Thursday, April 14, 2011

What is Christian Art?

So you may be wondering "What is Christian Art?" or "How's it different than Secular Art?"

Well both of those are honest questions, and I'll answer them with my own opinion of course.  I don't deny others may have a completely different view on them but hey, this isn't their blog haha.


Okay, so lets tackle the first question...



"What is Christian Art?"

It would be very easy to say that Christian art is just art that projects the overall theme of Christianity (i.e. God, Jesus, the Cross, Angels, etc...) and you wouldn't be wrong at all because that is absolutely true.  However, since Art itself is interpretive you could go deeper with it than that.

"We shall mount up with wings as eagles, we shall run and not be weary, we shall walk and not faint..."

When I read that I almost always picture an eagle soaring in the sky, and if I wanted I could pick up a brush and paint just that... an eagle soaring over a mountain top with the lush green forest underneath.  That would be my interpretation of what I felt from that scripture.

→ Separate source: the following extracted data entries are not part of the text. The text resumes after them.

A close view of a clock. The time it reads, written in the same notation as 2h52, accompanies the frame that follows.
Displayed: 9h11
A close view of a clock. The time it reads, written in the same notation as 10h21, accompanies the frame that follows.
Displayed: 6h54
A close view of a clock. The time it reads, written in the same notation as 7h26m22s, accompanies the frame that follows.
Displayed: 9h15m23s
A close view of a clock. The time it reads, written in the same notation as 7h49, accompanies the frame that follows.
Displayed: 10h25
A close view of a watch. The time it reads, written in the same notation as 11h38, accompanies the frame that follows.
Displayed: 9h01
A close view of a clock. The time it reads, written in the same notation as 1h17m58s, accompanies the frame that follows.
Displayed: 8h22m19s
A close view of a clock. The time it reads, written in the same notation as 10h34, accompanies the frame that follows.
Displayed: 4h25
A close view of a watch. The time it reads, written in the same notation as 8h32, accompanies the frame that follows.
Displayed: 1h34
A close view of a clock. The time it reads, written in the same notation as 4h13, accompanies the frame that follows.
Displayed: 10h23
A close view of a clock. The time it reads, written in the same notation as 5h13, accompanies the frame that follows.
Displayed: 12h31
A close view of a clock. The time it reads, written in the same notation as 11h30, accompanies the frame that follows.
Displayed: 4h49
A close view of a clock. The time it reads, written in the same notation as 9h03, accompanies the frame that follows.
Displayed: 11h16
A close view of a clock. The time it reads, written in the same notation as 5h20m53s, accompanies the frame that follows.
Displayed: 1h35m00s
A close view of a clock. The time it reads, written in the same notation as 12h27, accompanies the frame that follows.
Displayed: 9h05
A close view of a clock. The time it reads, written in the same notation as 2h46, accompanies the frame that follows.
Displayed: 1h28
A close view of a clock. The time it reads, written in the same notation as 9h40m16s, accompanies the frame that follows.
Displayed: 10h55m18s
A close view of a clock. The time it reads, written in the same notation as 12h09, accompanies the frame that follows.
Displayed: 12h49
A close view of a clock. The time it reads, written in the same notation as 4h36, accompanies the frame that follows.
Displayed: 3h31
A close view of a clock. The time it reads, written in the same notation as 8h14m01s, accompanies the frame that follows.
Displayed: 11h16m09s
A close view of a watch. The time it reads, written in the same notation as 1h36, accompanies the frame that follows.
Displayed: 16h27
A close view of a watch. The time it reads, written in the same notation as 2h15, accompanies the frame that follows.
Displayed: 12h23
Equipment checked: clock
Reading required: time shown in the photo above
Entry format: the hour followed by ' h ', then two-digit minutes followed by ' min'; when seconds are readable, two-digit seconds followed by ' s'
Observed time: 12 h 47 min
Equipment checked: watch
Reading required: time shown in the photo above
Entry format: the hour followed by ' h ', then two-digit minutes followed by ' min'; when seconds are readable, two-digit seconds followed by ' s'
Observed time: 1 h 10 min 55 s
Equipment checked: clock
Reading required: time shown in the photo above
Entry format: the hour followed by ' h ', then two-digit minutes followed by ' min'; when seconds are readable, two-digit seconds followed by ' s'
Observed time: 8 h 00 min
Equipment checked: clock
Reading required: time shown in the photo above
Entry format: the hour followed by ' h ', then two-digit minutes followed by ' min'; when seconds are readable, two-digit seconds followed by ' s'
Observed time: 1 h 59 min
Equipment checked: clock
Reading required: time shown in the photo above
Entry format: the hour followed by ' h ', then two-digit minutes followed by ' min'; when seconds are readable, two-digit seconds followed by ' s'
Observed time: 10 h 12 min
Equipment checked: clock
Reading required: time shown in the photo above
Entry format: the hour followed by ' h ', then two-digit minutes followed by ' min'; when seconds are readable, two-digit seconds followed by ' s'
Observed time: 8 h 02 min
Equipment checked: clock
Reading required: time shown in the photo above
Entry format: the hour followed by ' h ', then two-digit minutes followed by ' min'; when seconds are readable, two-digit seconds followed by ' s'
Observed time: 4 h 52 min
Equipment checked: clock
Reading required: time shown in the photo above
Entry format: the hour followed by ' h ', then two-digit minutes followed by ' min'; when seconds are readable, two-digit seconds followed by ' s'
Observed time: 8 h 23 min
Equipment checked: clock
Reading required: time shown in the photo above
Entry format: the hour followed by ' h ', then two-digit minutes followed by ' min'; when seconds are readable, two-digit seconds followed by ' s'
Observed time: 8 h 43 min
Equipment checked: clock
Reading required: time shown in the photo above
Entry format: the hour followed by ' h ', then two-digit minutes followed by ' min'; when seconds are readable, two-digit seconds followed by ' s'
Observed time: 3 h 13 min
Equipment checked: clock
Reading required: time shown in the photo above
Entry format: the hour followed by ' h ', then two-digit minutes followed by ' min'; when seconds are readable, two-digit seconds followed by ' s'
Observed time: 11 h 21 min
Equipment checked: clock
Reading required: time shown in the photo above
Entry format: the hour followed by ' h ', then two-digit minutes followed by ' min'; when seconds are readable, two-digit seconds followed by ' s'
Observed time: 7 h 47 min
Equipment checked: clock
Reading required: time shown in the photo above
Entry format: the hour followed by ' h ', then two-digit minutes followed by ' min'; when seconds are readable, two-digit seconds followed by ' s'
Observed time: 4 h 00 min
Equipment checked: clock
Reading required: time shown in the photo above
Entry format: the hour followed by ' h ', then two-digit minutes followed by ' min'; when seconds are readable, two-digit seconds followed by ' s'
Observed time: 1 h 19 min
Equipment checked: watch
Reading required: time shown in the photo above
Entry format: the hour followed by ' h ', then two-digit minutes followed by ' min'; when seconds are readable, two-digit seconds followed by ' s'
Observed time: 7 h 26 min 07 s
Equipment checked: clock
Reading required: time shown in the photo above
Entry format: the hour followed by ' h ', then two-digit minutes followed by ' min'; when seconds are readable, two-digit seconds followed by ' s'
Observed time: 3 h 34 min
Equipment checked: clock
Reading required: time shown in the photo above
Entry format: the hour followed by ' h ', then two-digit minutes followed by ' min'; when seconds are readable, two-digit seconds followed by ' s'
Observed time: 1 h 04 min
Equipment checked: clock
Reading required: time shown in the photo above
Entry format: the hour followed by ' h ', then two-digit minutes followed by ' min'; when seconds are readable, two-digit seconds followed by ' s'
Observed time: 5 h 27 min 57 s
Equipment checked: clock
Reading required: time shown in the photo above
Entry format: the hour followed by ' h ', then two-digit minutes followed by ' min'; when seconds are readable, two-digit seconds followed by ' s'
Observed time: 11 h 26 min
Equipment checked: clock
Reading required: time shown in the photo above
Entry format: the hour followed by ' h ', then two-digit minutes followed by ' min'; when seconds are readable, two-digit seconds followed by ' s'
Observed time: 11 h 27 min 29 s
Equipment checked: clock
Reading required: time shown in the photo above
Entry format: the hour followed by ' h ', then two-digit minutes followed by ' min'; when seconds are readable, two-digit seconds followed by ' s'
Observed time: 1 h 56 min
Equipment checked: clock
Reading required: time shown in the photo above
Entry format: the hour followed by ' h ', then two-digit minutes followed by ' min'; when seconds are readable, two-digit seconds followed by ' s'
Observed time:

Now I could add the scripture to the picture somehow (either directly to the picture or a separate small piece of maybe card stock paper overlaying it) and it would be very nice.

In my own opinion doing that OR leaving the picture just as it is becomes Christian art because the person who drew it was focusing not only on the picture but on where the inspiration was coming from.

Now there are a few things Christian art is NOT and never will be and those things fall more into the second question...

"How Is Christian Art Different Than Secular Art?"

 This one can be answered very easily.

Christian art will never glorify sin.  It's that simple.

You cannot glorify sin in art and then claim it to be Christian but that point should really already be understood.  The bigger thing that separates Christian art and secular art is just the artist and the audience they market to.

I'm sure some think that isn't true and I'm sure an example can be made of how I'm wrong. However, I'll give my own example of how it can be right.

I could paint a net being pulled over a row boat, filled with fish to the max (not scripture reference included with the painting) but Christians who looked at it may be reminded of how Jesus said "I will make you fishers of men."

While a secular artist could paint the very same picture but his customers be reminded of a day they went fishing with their grandfather.

At the end of the day there is a big difference between Christian art and secular but that's only when you fully attempt to make it obvious.  If you make the attempt, it becomes a given.  No one will argue that Jesus on the cross is Christian art.

You can , however, be a Christian who is an artist and therefore you art becomes Christian art.